** INPUT DATA follows **
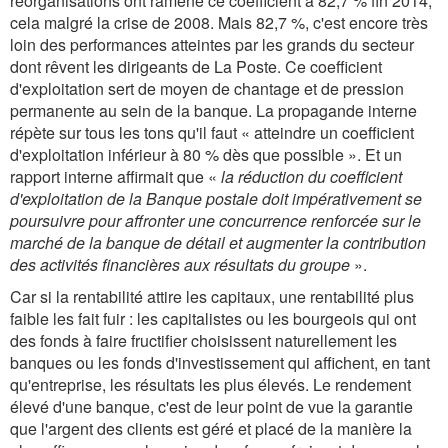
réorganisations ont ramené ce coefficient à 82,7 % fin 2014,
cela malgré la crise de 2008. Mais 82,7 %, c'est encore très
loin des performances atteintes par les grands du secteur
dont rêvent les dirigeants de La Poste. Ce coefficient
d'exploitation sert de moyen de chantage et de pression
permanente au sein de la banque. La propagande interne
répète sur tous les tons qu'il faut « atteindre un coefficient
d'exploitation inférieur à 80 % dès que possible ». Et un
rapport interne affirmait que «
la réduction du coefficient
d'exploitation de la Banque postale doit impérativement se
poursuivre pour affronter une concurrence renforcée sur le
marché de la banque de détail et augmenter la contribution
des activités financières aux résultats du groupe
».
Car si la rentabilité attire les capitaux, une rentabilité plus
faible les fait fuir : les capitalistes ou les bourgeois qui ont
des fonds à faire fructifier choisissent naturellement les
banques ou les fonds d'investissement qui affichent, en tant
qu'entreprise, les résultats les plus élevés. Le rendement
élevé d'une banque, c'est de leur point de vue la garantie
que l'argent des clients est géré et placé de la manière la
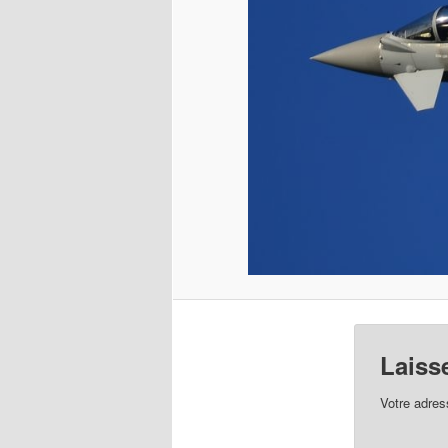
Laiss
Votre adres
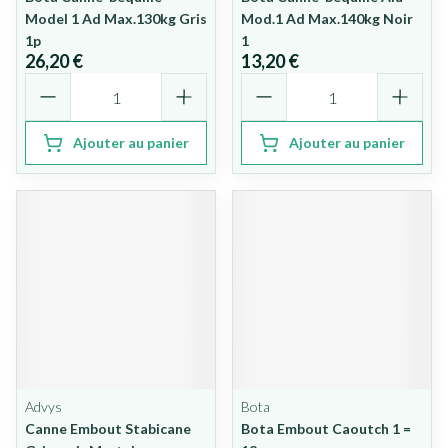
Model 1 Ad Max.130kg Gris
Mod.1 Ad Max.140kg Noir
1p
1
26,20 €
13,20 €
Quantité
Quantité
Ajouter au panier
Ajouter au panier
Advys
Bota
Canne Embout Stabicane
Bota Embout Caoutch 1 =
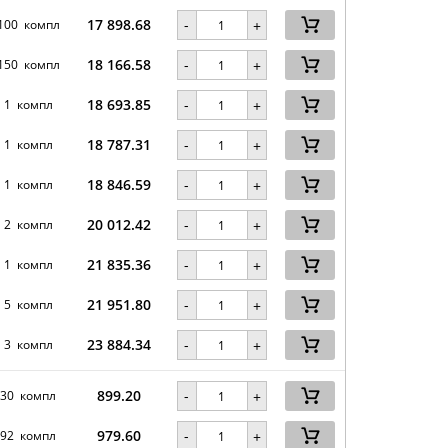
17 898.68
-
100 компл
+
18 166.58
-
150 компл
+
18 693.85
-
1 компл
+
18 787.31
-
1 компл
+
18 846.59
-
1 компл
+
20 012.42
-
2 компл
+
21 835.36
-
1 компл
+
21 951.80
-
5 компл
+
23 884.34
-
3 компл
+
899.20
-
30 компл
+
979.60
-
92 компл
+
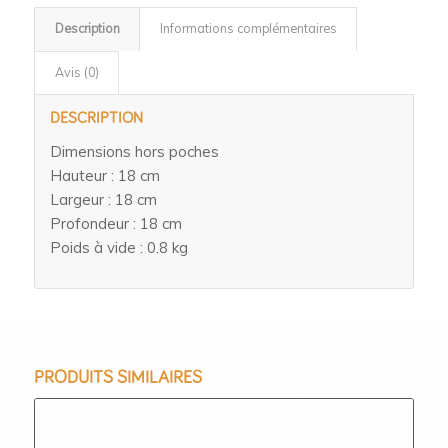
Description
Informations complémentaires
Avis (0)
DESCRIPTION
Dimensions hors poches
Hauteur : 18 cm
Largeur : 18 cm
Profondeur : 18 cm
Poids à vide : 0.8 kg
PRODUITS SIMILAIRES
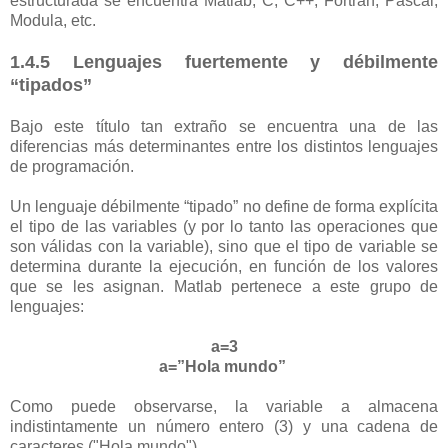
estructurada se encuentra Matlab, C, C++, Fortran, Pascal,
Modula, etc.
1.4.5 Lenguajes fuertemente y débilmente
“tipados”
Bajo este título tan extraño se encuentra una de las
diferencias más determinantes entre los distintos lenguajes
de programación.
Un lenguaje débilmente “tipado” no define de forma explícita
el tipo de las variables (y por lo tanto las operaciones que
son válidas con la variable), sino que el tipo de variable se
determina durante la ejecución, en función de los valores
que se les asignan. Matlab pertenece a este grupo de
lenguajes:
a=3
a=”Hola mundo”
Como puede observarse, la variable a almacena
indistintamente un
número entero (3) y una cadena de
caracteres ("Hola mundo").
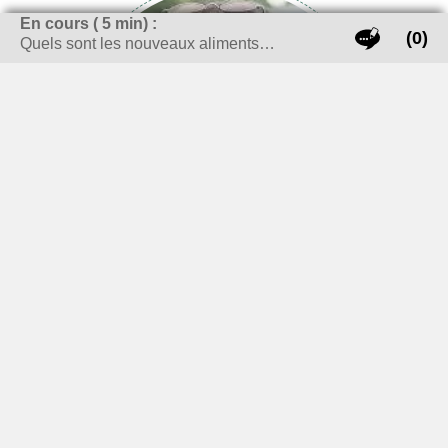
En cours (
5
min) :
(0)
Quels sont les nouveaux aliments…
Essayer de faire bouger le monde à mon échelle, voilà ce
** End of INPUT DATA **
TASK INSTRUCTIONS
Copy down every line of the entries containing the word "este".

ANSWER SPACE
Bajo este título tan extraño se encuentra una de las
que se les asignan. Matlab pertenece a este grupo de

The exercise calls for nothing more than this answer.